Kerusakan di Naypyidaw meliputi gedung-gedung pemerintahan, jalan, jembatan, perumahan pegawai negeri, rumah sakit, hotel, bendungan, apartemen, dan fasilitas publik lainnya. Bahkan gedung kementerian luar negeri dan badan penanggulangan bencana alam rusak parah. Kompleks elite yang dihuni para pemimpin dan mantan pemimpin Myanmar juga mengalami kerusakan signifikan. Laporan dari The Irrawaddy menyebutkan kerusakan yang sangat parah di berbagai infrastruktur penting.
Kerusakan di Naypyidaw menjadi perhatian banyak pihak, karena menunjukkan betapa dahsyatnya gempa tersebut dan betapa rentannya pusat kekuasaan junta terhadap bencana alam. Hal ini diperkuat oleh fakta bahwa bencana alam ini tidak pernah terjadi sebelumnya pada skala yang sama, termasuk pada saat Siklon Nargis 2008.
Ketidakmampuan Junta Mengatasi Bencana
Reaksi junta terhadap gempa bumi ini menunjukkan ketidakmampuan mereka dalam menangani krisis.

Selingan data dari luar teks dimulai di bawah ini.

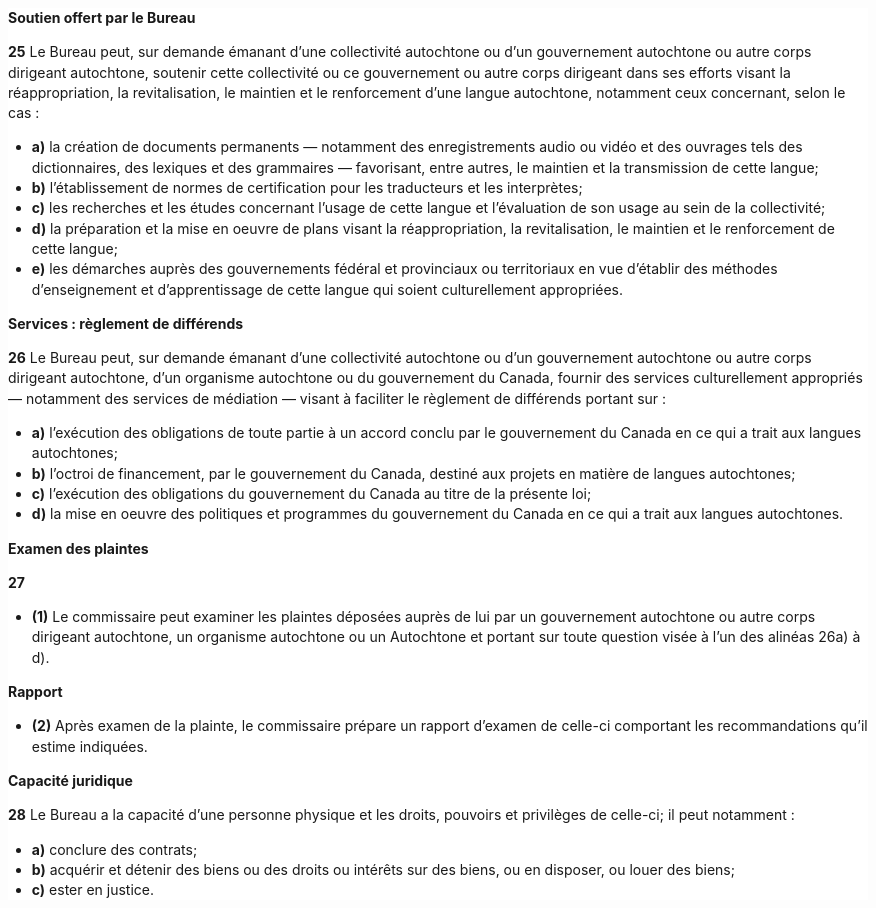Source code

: 


**Soutien offert par le Bureau**

**25** Le Bureau peut, sur demande émanant d’une collectivité autochtone ou d’un gouvernement autochtone ou autre corps dirigeant autochtone, soutenir cette collectivité ou ce gouvernement ou autre corps dirigeant dans ses efforts visant la réappropriation, la revitalisation, le maintien et le renforcement d’une langue autochtone, notamment ceux concernant, selon le cas :
- **a)** la création de documents permanents — notamment des enregistrements audio ou vidéo et des ouvrages tels des dictionnaires, des lexiques et des grammaires — favorisant, entre autres, le maintien et la transmission de cette langue;
- **b)** l’établissement de normes de certification pour les traducteurs et les interprètes;
- **c)** les recherches et les études concernant l’usage de cette langue et l’évaluation de son usage au sein de la collectivité;
- **d)** la préparation et la mise en oeuvre de plans visant la réappropriation, la revitalisation, le maintien et le renforcement de cette langue;
- **e)** les démarches auprès des gouvernements fédéral et provinciaux ou territoriaux en vue d’établir des méthodes d’enseignement et d’apprentissage de cette langue qui soient culturellement appropriées.




**Services : règlement de différends**

**26** Le Bureau peut, sur demande émanant d’une collectivité autochtone ou d’un gouvernement autochtone ou autre corps dirigeant autochtone, d’un organisme autochtone ou du gouvernement du Canada, fournir des services culturellement appropriés — notamment des services de médiation — visant à faciliter le règlement de différends portant sur :
- **a)** l’exécution des obligations de toute partie à un accord conclu par le gouvernement du Canada en ce qui a trait aux langues autochtones;
- **b)** l’octroi de financement, par le gouvernement du Canada, destiné aux projets en matière de langues autochtones;
- **c)** l’exécution des obligations du gouvernement du Canada au titre de la présente loi;
- **d)** la mise en oeuvre des politiques et programmes du gouvernement du Canada en ce qui a trait aux langues autochtones.




**Examen des plaintes**

**27** 

- **(1)** Le commissaire peut examiner les plaintes déposées auprès de lui par un gouvernement autochtone ou autre corps dirigeant autochtone, un organisme autochtone ou un Autochtone et portant sur toute question visée à l’un des alinéas 26a) à d).

**Rapport**

- **(2)** Après examen de la plainte, le commissaire prépare un rapport d’examen de celle-ci comportant les recommandations qu’il estime indiquées.




**Capacité juridique**

**28** Le Bureau a la capacité d’une personne physique et les droits, pouvoirs et privilèges de celle-ci; il peut notamment :
- **a)** conclure des contrats;
- **b)** acquérir et détenir des biens ou des droits ou intérêts sur des biens, ou en disposer, ou louer des biens;
- **c)** ester en justice.
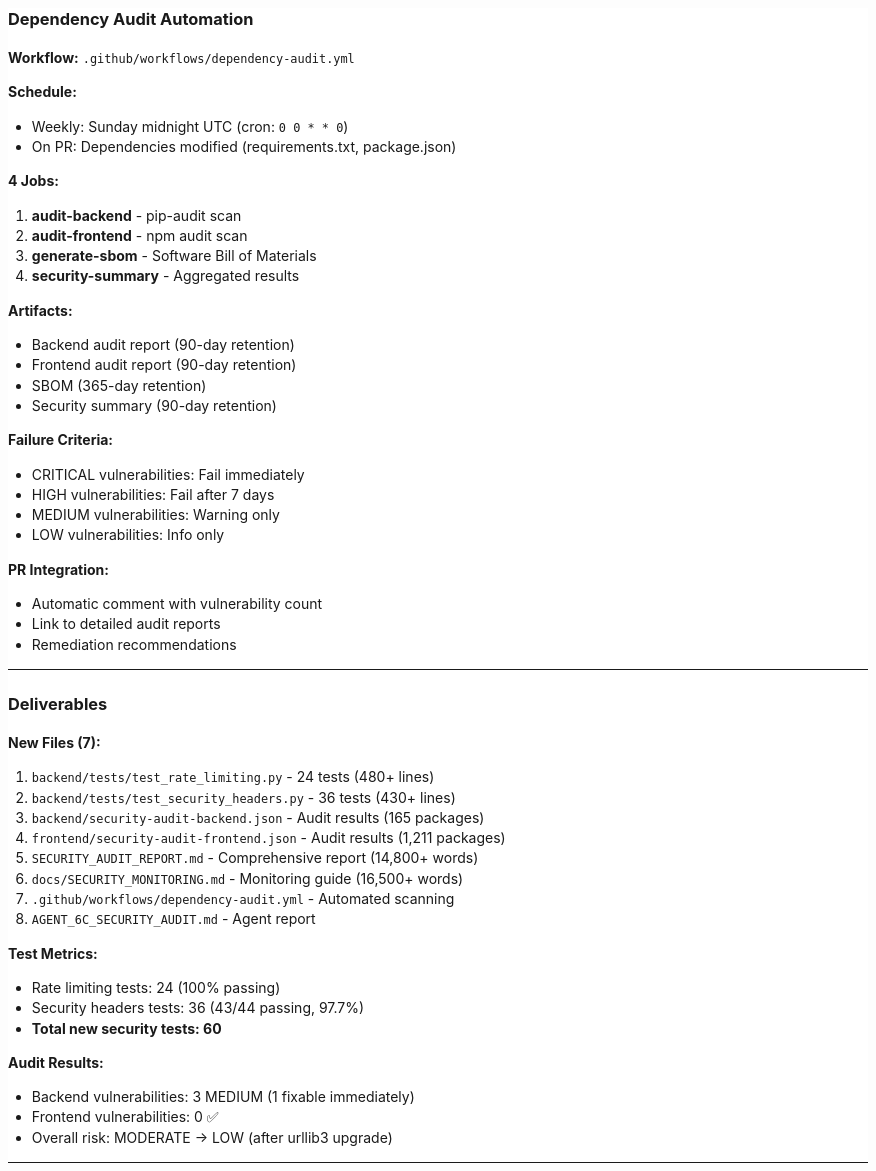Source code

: ### Dependency Audit Automation

**Workflow:** `.github/workflows/dependency-audit.yml`

**Schedule:**
- Weekly: Sunday midnight UTC (cron: `0 0 * * 0`)
- On PR: Dependencies modified (requirements.txt, package.json)

**4 Jobs:**

1. **audit-backend** - pip-audit scan
2. **audit-frontend** - npm audit scan
3. **generate-sbom** - Software Bill of Materials
4. **security-summary** - Aggregated results

**Artifacts:**
- Backend audit report (90-day retention)
- Frontend audit report (90-day retention)
- SBOM (365-day retention)
- Security summary (90-day retention)

**Failure Criteria:**
- CRITICAL vulnerabilities: Fail immediately
- HIGH vulnerabilities: Fail after 7 days
- MEDIUM vulnerabilities: Warning only
- LOW vulnerabilities: Info only

**PR Integration:**
- Automatic comment with vulnerability count
- Link to detailed audit reports
- Remediation recommendations

---

### Deliverables

**New Files (7):**
1. `backend/tests/test_rate_limiting.py` - 24 tests (480+ lines)
2. `backend/tests/test_security_headers.py` - 36 tests (430+ lines)
3. `backend/security-audit-backend.json` - Audit results (165 packages)
4. `frontend/security-audit-frontend.json` - Audit results (1,211 packages)
5. `SECURITY_AUDIT_REPORT.md` - Comprehensive report (14,800+ words)
6. `docs/SECURITY_MONITORING.md` - Monitoring guide (16,500+ words)
7. `.github/workflows/dependency-audit.yml` - Automated scanning
8. `AGENT_6C_SECURITY_AUDIT.md` - Agent report

**Test Metrics:**
- Rate limiting tests: 24 (100% passing)
- Security headers tests: 36 (43/44 passing, 97.7%)
- **Total new security tests: 60**

**Audit Results:**
- Backend vulnerabilities: 3 MEDIUM (1 fixable immediately)
- Frontend vulnerabilities: 0 ✅
- Overall risk: MODERATE → LOW (after urllib3 upgrade)

---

Min Aung Hlaing meminta bantuan internasional, tetapi membatasi akses tim penyelamat ke daerah-daerah yang dikuasai oposisi. Bantuan difokuskan ke Naypyidaw, Mandalay, dan daerah-daerah yang masih berada di bawah kendali junta. Hal ini menunjukkan prioritas junta yang lebih kepada mempertahankan kekuasaan daripada menyelamatkan seluruh rakyat Myanmar.
Ketidakmampuan junta juga terlihat dari minimnya informasi dan akses transportasi yang buruk akibat perang dan pemutusan akses informasi oleh junta. Jumlah korban tewas pun simpang siur karena minimnya informasi. Badan-badan bantuan asing, termasuk Palang Merah Internasional, juga kesulitan bergerak bebas. Gempa bumi ini mengungkap fakta tentang ketidaksiapan junta dalam menghadapi bencana dan pengelolaan krisis.
Ketidakmampuan junta dalam mengatasi bencana ini bisa menjadi peluang bagi oposisi untuk mempercepat transformasi politik di Myanmar. Bagi banyak warga Myanmar, bencana alam ini dilihat sebagai hukuman kosmik atau semesta atas kekejaman dan ketidakadilan yang dilakukan oleh rezim junta. Gempa bumi 28 Maret bukan hanya bencana alam, tetapi juga simbol dari keruntuhan yang mungkin akan segera terjadi.